Tuesday, June 19, 2018

Living by Henry Green

What is a town then, how do I know?  What did they do?  They went by lamps, lamps, lamps, each one with light and dark  strung up on it each with streets these were in.  Houses made the streets, people made the houses.  People lived in them, thousands millions of lives.  Each life dully lived and the life next it, pitched together, walls between built, dully these lives went out onto streets promenaded dullness thee.  Ugly clothes, people, houses.  They went along through these, strangers to it, she did not recognize her own form of ugliness in it.

Henry Green's Living tells the story of iron foundry workers in Birmingham, England.  These men struggle, against dangerous and repressive work practices, and the monotony of everyday work, to "make a living."  But the word, when used that way, seems reduced somehow, as if the manifold experience of life has been reduced to the pettiness of living by the tedious horror of industrial labor.  Yet, they shape their lives around this experience, like the antiquated Craigan:

Mr Craigan had gone to work when he was nine and every day he had worked through most of daylight till now, when he was going to get old age pension.  So you will hear men who have worked like this talk of monotony of their lives, but when they grow to be old they are more glad to have work and this monotony has grown so great that they have forgotten it.  Like on a train which goes through night smoothly and at an even pace--so monotony of noise made by the wheels bumping over joints between the rails becomes rhythm--so the monotony of hours grows to be the habit and regulation on which we grow old.

Craigan lives with his friends and coworkers Jim Dale and Joe Gates (try keeping which is which in your head without double-checking each time, I dare you).  Gates' daughter Lily keeps the house, and Craigan sets his hopes on her marriage to Jim Dale, which will ensure the continued existence of this household in the face of the threat of financial instability.  Of course, Lily has plans of her own, and falls in love with another iron worker, Bert Jones.  Lily, too, has a kind of "living," as proscribed by the men in her life as the iron workers are by the demands of their class.  Added to this are numerous other characters of the foundry, managers and manager's toadies and son of Mr. Dupret, the heir to the foundry who's sudden accession threatens the stability of the foundry's small ecosystem.  The rich young Dupret is unhappy and bored in his wealth, and sees something to envy in the lives of the foundry workers:

Standing in foundry shop son of Mr Dupret thought in mind and it seemed to him that these iron castings were beautiful and he reached out fingers to them, he touched them; he thought and only in machinery in seemed to him was savagery left now for in the country, in summer, trees were like sheep while here men created what you could touch, wild shapes, soft like silk, which would last and would be working in great factories, they made them with their hands.  He felt more certain and he said to himself it was wild incidental beauty in these things where engineers had thought only of the use put to them, which you could touch; but when he was most sure he remembered, he remembered it had been said before and he said to himself, 'Ruskin built a road which went nowhere with the help of undergraduates and in doing so said the last word on that.'  And then what had been so plain, stiff and bursting inside him like soda fountains, this died as a small wind goes out, and he felt embarrassed standing as he did in fine clothes.
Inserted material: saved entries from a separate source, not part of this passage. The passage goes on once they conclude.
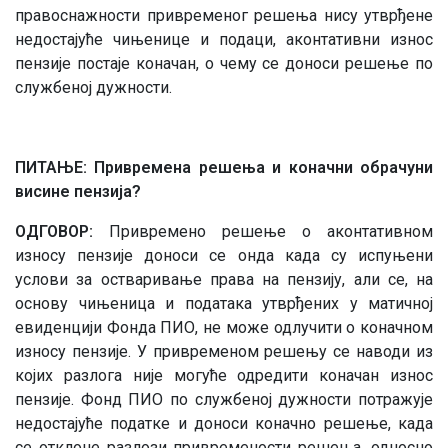
правоснажности привременог решења нису утврђене
недостајуће чињенице и подаци, аконтативни износ
пензије постаје коначан, о чему се доноси решење по
службеној дужности.
ПИТАЊЕ: Привремена решења и коначни обрачуни
висине пензија?
ОДГОВОР:
Привремено решење о аконтативном
износу пензије доноси се онда када су испуњени
услови за остваривање права на пензију, али се, на
основу чињеница и података утврђених у матичној
евиденцији Фонда ПИО, не може одлучити о коначном
износу пензије. У привременом решењу се наводи из
којих разлога није могуће одредити коначан износ
пензије. Фонд ПИО по службеној дужности потражује
недостајуће податке и доноси коначно решење, када
се отклоне разлози привремености решења, односно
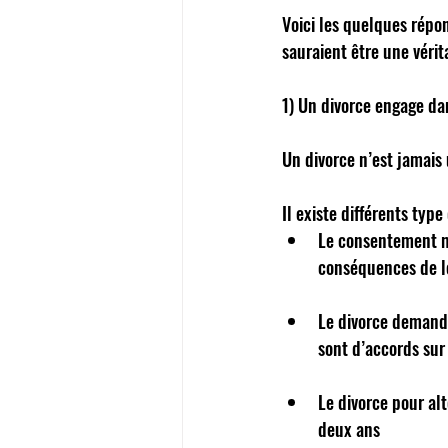
Voici les quelques répon
sauraient être une vérit
1) Un divorce engage da
Un divorce n’est jamais
Il existe différents type
Le consentement m
conséquences de le
Le divorce demandé
sont d’accords sur
Le divorce pour al
deux ans  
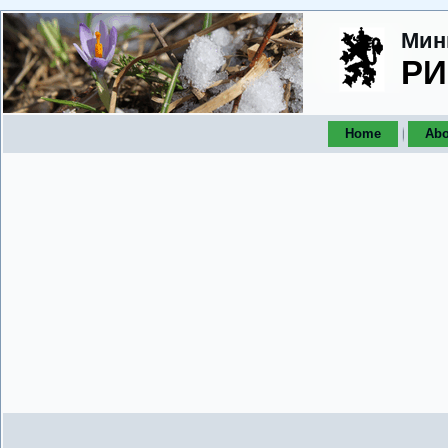
Мин
РИ
Home
Abo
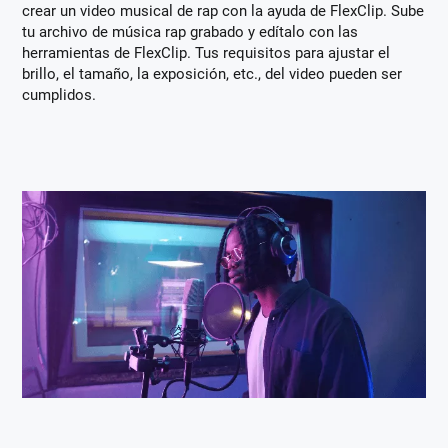
crear un video musical de rap con la ayuda de FlexClip. Sube
tu archivo de música rap grabado y edítalo con las
herramientas de FlexClip. Tus requisitos para ajustar el
brillo, el tamaño, la exposición, etc., del video pueden ser
cumplidos.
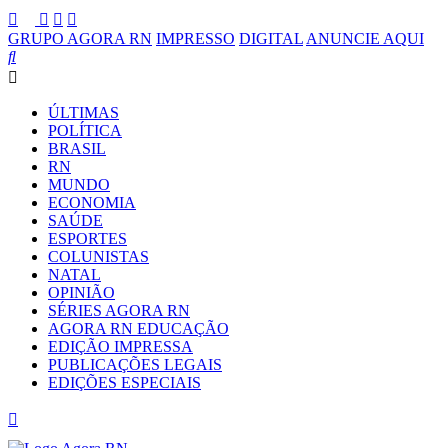
GRUPO AGORA RN
IMPRESSO
DIGITAL
ANUNCIE AQUI
ÚLTIMAS
POLÍTICA
BRASIL
RN
MUNDO
ECONOMIA
SAÚDE
ESPORTES
COLUNISTAS
NATAL
OPINIÃO
SÉRIES AGORA RN
AGORA RN EDUCAÇÃO
EDIÇÃO IMPRESSA
PUBLICAÇÕES LEGAIS
EDIÇÕES ESPECIAIS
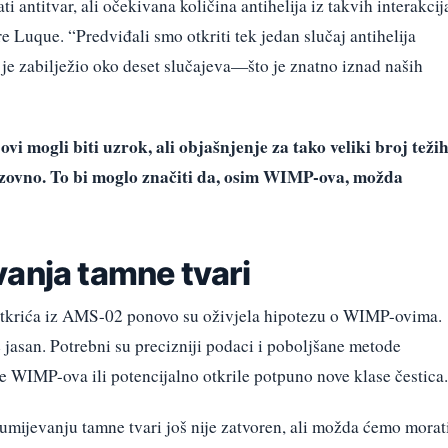
 antitvar, ali očekivana količina antihelija iz takvih interakcij
e Luque. “Predviđali smo otkriti tek jedan slučaj antihelija
je zabilježio oko deset slučajeva—što je znatno iznad naših
i mogli biti uzrok, ali objašnjenje za tako veliki broj teži
izazovno. To bi moglo značiti da, osim WIMP-ova, možda
vanja tamne tvari
tkrića iz AMS-02 ponovo su oživjela hipotezu o WIMP-ovima.
jasan. Potrebni su precizniji podaci i poboljšane metode
je WIMP-ova ili potencijalno otkrile potpuno nove klase čestica.
umijevanju tamne tvari još nije zatvoren, ali možda ćemo morat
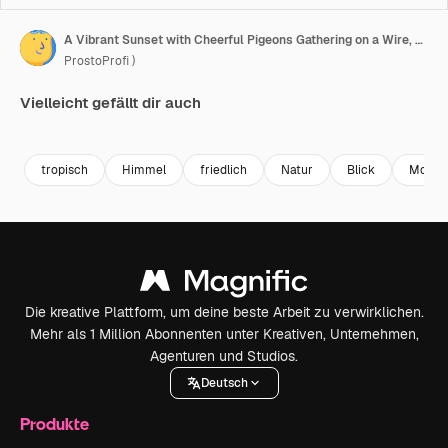
A Vibrant Sunset with Cheerful Pigeons Gathering on a Wire, Displaying Their Colorful Feathers and Playful Expressions Against a Beautiful Sky
ProstoProfi )
Vielleicht gefällt dir auch
Premium
Premium
Generiert von KI
Premium
Premium
Generiert v
tropisch
Himmel
friedlich
Natur
Blick
Morge
Die kreative Plattform, um deine beste Arbeit zu verwirklichen.
Mehr als 1 Million Abonnenten unter Kreativen, Unternehmen,
Agenturen und Studios.
Deutsch
Produkte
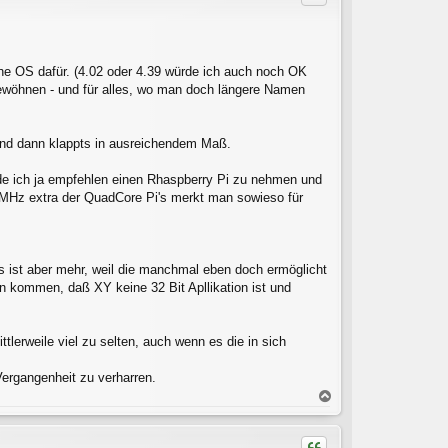
o
b
e
n
che OS dafür. (4.02 oder 4.39 würde ich auch noch OK
ewöhnen - und für alles, wo man doch längere Namen
und dann klappts in ausreichendem Maß.
rde ich ja empfehlen einen Rhaspberry Pi zu nehmen und
300MHz extra der QuadCore Pi's merkt man sowieso für
as ist aber mehr, weil die manchmal eben doch ermöglicht
n kommen, daß XY keine 32 Bit Apllikation ist und
lerweile viel zu selten, auch wenn es die in sich
Vergangenheit zu verharren.
N
a
c
h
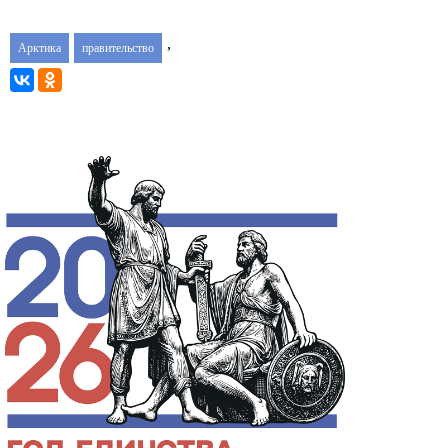
,
Арктика
правительство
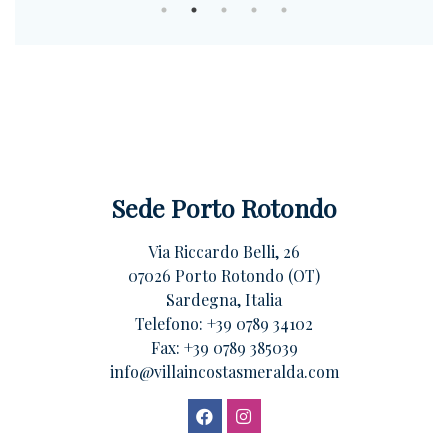
Sede Porto Rotondo
Via Riccardo Belli, 26
07026 Porto Rotondo (OT)
Sardegna, Italia
Telefono:
+39 0789 34102
Fax: +39 0789 385039
info@villaincostasmeralda.com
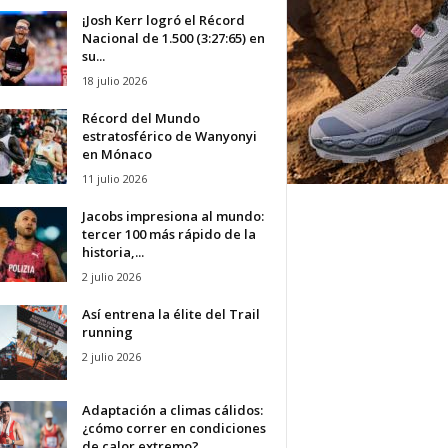
¡Josh Kerr logró el Récord
Nacional de 1.500 (3:27:65) en
su...
18 julio 2026
Récord del Mundo
estratosférico de Wanyonyi
en Mónaco
11 julio 2026
Jacobs impresiona al mundo:
tercer 100 más rápido de la
historia,...
2 julio 2026
Así entrena la élite del Trail
running
2 julio 2026
Adaptación a climas cálidos:
¿cómo correr en condiciones
de calor extremo?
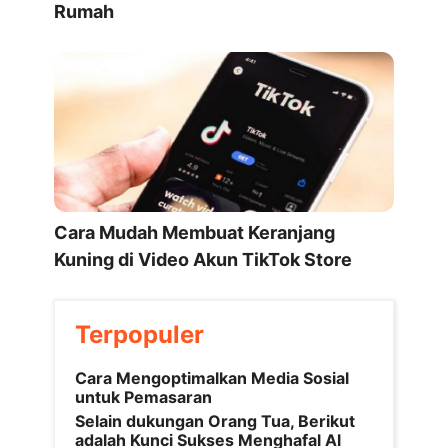
Rumah
Cara Mudah Membuat Keranjang
Kuning di Video Akun TikTok Store
Terpopuler
Cara Mengoptimalkan Media Sosial
untuk Pemasaran
Selain dukungan Orang Tua, Berikut
adalah Kunci Sukses Menghafal Al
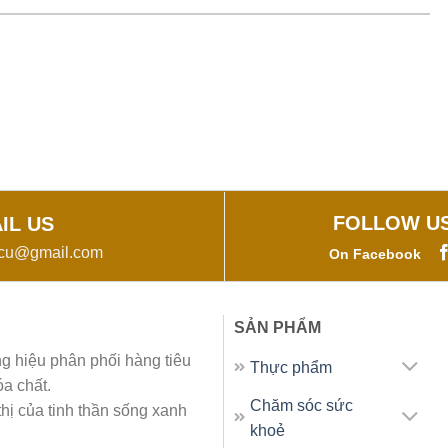
FOLLOW U
IL US
vcu@gmail.com
On Facebook
SẢN PHẨM
g hiệu phân phối hàng tiêu
Thực phẩm
a chất.
Chăm sóc sức
thị của tinh thần sống xanh
khoẻ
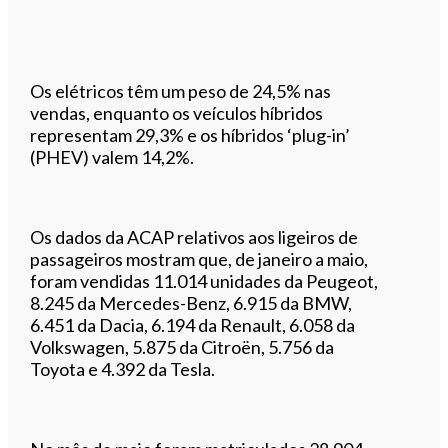
Os elétricos têm um peso de 24,5% nas
vendas, enquanto os veículos híbridos
representam 29,3% e os híbridos ‘plug-in’
(PHEV) valem 14,2%.
Os dados da ACAP relativos aos ligeiros de
passageiros mostram que, de janeiro a maio,
foram vendidas 11.014 unidades da Peugeot,
8.245 da Mercedes-Benz, 6.915 da BMW,
6.451 da Dacia, 6.194 da Renault, 6.058 da
Volkswagen, 5.875 da Citroën, 5.756 da
Toyota e 4.392 da Tesla.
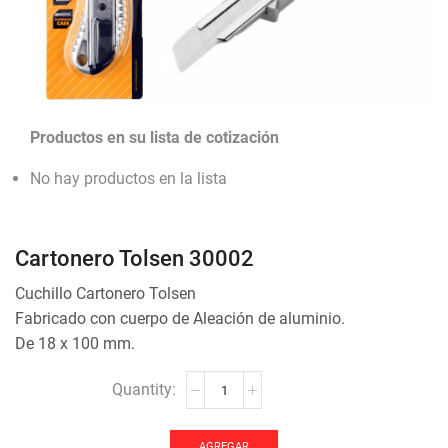
Productos en su lista de cotización
No hay productos en la lista
Cartonero Tolsen 30002
Cuchillo Cartonero Tolsen
Fabricado con cuerpo de Aleación de aluminio.
De 18 x 100 mm.
Cartonero
Tolsen
30002
cantidad
AGREGAR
And yet there's nothing humanitarian about Dupret; his desperate need to exert control over his father's company and wrench it away from the middle managers who treat him like a neophyte produces results both good and bad for the workers.  Yes, he demands that they remove the guard who clocks the workers' bathroom time, but when the foundry comes up against financial straits, he's also the one who suggests sacking its most experienced workers, like Craigan, six months shy of their pension.  Though he envies their ability to create (paging Marx), his life is too far removed from that of the foundry workers for it to affect his decision making (paging Elon Musk).

I struggle with helping my creative writing students find the right amount of exposition.  Most amateur fiction is all exposition, elaborate setups that leave mere paragraphs or sentences for anything like conflict or action.  Green's strategy is to do away with exposition entirely; there are no explanatory paragraphs explaining who any of the novel's many characters are.  It's a bit like walking into a strange room and watching people interact and trying, and often failing, to piece together who they are and what they're about.  Added to that is this novel's particular, difficult style, which often eliminates articles entirely.  "Thousands came back from dinner along streets," the novel begins.  I read that this reflects something about the Birmingham accent, but I'm not sure of that--it certainly gives the novel, a brusque, spiked tone.

Like Loving, which contrasted the lives of nobility with their servants, Living is an effective juxtaposition of classes that reveals hard truths about the nature of the working world.  Reading it can feel a little like work, too.  But for those that can stand it, it's a rewarding labor, full of sharp insight into the world of the working class.